=== EXERCISE AIM ===
Please say whether each statement agrees with the article on digital stethoscopes below, giving yes or no and quoting the article's deciding words: (a) Skjodt did his analysis together with an audiologist colleague; (b) the Danish study found that medical staff did much better with an electronic stethoscope; (c) medical students sometimes had to hear certain clinical sounds up to five hundred times before recognizing them accurately.

With better quality sound, reproducibility potential for computer analysis, file-sharing and verification, this new approach offers many benefits, as two Canadian researchers tell the ERS annual Congress in Stockholm.

The traditional stethoscope, fast approaching its second centenary, could soon have to give way to new digital technologies, which are undergoing spectacular development. Even the latest electronic stethoscopes cannot rival MP3 players, used today mainly for leisure purposes. So explained Neil Skjodt, of the Department of Medicine at the University of Alberta (Edmonton, Canada), in his presentation to the annual Congress of the European Respiratory Society (ERS) in Stockholm.

Working with an audiologist colleague, Bill Hodgetts, Skjodt based his analysis on the conclusions of several recent studies, which had demonstrated that health care staff generally had mediocre auditory faculties, especially when using stethoscopes. In particular, a Danish study had shown two years earlier that medical staff at all levels had difficulty distinguishing most heart and lung sounds, and that their performance barely improved when they used an electronic stethoscope.

Two more recent studies had found that medical students sometimes had to listen to certain clinical sounds up to five hundred times before they could recognise them accurately. Yet there are few electronic instruments that make it possible easily to record, reproduce or store the sounds heard during a medical consultation. Not to mention the possibility of transmitting such sounds to databanks so that other doctors may refer to them later.

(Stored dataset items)
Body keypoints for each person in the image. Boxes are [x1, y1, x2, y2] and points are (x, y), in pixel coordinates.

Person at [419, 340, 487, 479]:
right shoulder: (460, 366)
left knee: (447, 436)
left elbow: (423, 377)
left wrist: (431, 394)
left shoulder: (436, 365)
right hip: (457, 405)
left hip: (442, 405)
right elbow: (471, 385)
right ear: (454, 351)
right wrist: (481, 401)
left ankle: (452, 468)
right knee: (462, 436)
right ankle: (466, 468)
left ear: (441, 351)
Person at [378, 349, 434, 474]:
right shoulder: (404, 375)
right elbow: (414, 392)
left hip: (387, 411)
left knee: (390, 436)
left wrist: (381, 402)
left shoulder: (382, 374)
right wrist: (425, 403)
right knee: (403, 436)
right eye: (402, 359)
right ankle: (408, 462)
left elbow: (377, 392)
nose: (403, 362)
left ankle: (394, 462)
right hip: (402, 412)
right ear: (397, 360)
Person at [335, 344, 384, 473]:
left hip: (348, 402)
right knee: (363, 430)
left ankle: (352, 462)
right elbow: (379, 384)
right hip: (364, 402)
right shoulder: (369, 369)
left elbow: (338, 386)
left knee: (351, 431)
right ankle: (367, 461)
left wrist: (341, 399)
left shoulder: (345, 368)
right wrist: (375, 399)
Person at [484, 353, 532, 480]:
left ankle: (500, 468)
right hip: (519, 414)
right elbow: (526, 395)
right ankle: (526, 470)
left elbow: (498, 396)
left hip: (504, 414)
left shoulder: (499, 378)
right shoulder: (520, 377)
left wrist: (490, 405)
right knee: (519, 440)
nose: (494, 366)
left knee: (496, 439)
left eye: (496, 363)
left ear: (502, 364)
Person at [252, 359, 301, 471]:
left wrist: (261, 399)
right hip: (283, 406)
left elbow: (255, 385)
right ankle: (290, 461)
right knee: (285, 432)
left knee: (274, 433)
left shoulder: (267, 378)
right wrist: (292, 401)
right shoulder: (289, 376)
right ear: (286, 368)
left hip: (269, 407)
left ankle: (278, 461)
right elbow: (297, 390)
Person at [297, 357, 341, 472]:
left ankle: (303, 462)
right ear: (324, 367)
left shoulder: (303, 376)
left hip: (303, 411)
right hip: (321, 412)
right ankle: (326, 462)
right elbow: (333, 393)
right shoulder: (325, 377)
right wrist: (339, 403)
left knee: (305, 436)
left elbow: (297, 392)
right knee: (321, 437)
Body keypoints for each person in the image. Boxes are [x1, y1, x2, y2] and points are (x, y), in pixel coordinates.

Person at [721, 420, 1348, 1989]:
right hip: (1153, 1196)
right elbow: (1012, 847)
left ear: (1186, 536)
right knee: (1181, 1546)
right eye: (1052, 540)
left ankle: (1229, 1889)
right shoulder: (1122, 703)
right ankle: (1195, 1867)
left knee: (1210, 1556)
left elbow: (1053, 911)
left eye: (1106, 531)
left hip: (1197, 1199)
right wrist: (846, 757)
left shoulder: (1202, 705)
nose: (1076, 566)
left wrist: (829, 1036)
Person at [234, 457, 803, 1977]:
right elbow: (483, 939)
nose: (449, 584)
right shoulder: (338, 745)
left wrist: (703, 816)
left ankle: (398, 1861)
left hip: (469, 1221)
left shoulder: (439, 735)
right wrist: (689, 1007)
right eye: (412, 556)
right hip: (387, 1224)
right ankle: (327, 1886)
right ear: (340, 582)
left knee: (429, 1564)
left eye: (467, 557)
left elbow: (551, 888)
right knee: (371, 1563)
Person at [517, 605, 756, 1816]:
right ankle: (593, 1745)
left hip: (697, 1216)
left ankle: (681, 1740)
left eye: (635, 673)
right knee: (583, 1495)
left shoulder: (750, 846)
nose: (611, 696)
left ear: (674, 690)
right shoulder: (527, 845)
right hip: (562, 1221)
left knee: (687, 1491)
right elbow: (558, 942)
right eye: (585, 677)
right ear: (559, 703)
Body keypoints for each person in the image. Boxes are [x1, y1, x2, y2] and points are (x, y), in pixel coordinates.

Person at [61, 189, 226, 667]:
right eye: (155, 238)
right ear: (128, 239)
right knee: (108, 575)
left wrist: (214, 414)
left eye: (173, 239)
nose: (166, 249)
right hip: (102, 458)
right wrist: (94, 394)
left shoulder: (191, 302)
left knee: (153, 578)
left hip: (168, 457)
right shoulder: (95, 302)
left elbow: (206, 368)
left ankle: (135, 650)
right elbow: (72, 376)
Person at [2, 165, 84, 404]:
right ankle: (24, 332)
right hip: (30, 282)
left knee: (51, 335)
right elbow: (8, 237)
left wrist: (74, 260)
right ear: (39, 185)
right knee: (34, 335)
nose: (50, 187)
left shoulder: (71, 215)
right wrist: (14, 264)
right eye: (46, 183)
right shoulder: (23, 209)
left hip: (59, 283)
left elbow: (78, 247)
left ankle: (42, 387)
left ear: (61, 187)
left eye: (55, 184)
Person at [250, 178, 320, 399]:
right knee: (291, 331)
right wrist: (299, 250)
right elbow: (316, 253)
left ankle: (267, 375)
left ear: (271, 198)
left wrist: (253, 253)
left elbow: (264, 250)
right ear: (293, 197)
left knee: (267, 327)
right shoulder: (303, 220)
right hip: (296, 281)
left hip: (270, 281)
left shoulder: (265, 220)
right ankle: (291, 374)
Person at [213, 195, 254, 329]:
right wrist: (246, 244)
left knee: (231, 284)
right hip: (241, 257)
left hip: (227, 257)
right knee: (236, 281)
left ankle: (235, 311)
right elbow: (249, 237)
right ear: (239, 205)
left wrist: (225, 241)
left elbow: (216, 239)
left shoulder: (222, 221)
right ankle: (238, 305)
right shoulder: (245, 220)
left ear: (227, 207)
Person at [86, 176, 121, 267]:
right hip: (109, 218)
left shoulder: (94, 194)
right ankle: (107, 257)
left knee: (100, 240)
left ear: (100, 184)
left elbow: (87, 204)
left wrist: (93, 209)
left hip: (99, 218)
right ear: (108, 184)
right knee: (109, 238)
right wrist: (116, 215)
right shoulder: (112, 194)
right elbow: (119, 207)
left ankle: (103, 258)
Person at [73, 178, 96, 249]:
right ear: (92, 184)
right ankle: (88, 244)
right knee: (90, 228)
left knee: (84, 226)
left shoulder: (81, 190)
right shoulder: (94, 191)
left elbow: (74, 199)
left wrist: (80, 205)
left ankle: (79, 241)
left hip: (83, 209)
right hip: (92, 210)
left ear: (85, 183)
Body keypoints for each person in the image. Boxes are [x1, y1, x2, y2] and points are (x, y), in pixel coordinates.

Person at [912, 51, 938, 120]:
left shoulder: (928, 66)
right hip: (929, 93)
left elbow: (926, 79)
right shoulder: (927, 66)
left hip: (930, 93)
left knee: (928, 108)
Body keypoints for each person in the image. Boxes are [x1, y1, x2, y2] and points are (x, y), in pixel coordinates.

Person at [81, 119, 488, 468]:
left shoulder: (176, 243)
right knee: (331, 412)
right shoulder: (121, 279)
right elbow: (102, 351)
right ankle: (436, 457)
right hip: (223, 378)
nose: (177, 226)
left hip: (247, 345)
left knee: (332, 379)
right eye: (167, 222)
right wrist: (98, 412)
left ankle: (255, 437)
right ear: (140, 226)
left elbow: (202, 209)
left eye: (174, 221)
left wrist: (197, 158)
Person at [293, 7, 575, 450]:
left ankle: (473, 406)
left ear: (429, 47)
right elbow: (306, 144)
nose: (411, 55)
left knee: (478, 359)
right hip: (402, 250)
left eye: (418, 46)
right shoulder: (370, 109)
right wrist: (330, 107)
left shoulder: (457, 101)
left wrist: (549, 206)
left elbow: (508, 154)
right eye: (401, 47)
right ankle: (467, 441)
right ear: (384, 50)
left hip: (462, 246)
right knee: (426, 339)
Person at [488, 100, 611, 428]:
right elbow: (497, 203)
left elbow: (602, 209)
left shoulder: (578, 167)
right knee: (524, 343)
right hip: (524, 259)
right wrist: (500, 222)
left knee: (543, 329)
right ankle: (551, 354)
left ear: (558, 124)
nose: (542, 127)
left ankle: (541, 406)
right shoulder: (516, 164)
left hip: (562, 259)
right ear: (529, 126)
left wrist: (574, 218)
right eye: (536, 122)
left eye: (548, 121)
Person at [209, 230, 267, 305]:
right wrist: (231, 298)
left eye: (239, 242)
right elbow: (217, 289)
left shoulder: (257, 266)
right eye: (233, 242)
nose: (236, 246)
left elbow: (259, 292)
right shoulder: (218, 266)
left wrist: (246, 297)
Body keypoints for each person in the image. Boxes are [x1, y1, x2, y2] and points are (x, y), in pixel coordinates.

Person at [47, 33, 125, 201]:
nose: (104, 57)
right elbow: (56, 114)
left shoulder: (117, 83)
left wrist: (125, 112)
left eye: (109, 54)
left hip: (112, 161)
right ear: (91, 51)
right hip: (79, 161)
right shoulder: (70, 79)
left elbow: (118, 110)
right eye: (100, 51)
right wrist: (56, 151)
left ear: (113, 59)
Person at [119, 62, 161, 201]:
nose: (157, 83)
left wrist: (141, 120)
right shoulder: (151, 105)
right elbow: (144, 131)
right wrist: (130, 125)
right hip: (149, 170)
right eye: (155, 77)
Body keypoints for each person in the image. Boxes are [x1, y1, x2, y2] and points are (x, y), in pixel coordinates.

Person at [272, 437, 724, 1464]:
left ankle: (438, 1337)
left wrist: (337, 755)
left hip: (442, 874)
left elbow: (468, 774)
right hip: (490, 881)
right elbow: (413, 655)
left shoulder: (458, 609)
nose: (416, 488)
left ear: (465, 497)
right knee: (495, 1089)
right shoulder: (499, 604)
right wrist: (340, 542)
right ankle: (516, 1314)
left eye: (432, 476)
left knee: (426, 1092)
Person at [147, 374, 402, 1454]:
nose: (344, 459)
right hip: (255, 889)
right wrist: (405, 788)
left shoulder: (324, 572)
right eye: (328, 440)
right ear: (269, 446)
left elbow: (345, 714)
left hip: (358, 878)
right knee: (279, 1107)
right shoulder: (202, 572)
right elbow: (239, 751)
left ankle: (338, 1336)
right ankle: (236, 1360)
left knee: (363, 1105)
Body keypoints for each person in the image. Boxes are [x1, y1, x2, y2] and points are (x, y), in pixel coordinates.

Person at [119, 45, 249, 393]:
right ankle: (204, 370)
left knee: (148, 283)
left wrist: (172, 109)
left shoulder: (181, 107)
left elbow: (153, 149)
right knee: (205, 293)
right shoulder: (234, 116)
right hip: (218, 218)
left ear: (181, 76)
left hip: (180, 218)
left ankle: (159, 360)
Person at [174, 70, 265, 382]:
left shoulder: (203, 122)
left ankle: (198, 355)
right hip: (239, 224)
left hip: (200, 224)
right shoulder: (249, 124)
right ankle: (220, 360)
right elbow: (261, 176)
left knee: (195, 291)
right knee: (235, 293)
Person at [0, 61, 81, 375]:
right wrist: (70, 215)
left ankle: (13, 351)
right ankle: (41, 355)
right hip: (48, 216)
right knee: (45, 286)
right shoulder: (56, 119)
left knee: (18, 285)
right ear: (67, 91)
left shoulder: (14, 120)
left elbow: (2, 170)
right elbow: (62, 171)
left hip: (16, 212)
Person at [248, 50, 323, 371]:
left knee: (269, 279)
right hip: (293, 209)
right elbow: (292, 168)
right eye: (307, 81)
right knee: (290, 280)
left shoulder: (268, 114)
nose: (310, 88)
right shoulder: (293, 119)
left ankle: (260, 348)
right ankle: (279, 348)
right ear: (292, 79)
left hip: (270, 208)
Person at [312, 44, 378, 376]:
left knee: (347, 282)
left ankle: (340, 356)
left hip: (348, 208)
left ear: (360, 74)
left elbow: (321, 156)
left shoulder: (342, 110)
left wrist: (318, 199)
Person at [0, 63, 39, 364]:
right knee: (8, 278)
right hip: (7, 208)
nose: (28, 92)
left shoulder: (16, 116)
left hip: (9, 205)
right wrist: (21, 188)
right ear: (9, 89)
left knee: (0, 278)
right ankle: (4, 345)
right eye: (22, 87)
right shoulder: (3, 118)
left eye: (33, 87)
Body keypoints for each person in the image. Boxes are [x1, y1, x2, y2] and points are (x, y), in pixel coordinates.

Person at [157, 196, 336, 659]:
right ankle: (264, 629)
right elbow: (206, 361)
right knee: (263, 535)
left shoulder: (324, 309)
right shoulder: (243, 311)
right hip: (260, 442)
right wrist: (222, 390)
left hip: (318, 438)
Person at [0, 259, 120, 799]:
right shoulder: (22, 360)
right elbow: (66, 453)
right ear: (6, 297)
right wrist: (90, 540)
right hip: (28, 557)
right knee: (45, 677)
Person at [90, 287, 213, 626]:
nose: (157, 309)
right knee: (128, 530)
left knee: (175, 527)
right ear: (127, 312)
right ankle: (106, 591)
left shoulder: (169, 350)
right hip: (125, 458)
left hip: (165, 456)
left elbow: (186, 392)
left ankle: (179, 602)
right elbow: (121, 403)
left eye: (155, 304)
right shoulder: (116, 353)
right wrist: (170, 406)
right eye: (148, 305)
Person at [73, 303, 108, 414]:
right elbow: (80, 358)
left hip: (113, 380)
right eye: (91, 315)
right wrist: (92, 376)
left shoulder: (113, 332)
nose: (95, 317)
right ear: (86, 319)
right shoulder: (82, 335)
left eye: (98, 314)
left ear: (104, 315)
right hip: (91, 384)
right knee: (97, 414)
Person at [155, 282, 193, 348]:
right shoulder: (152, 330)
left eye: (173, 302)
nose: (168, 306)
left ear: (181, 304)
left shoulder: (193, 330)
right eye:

=== SOLVED PROBLEM ===
(a) Yes: "Working with an audiologist colleague, Bill Hodgetts, Skjodt based his analysis on the conclusions of several recent studies"
(b) No: "their performance barely improved when they used an electronic stethoscope"
(c) Yes: "medical students sometimes had to listen to certain clinical sounds up to five hundred times before they could recognise them accurately"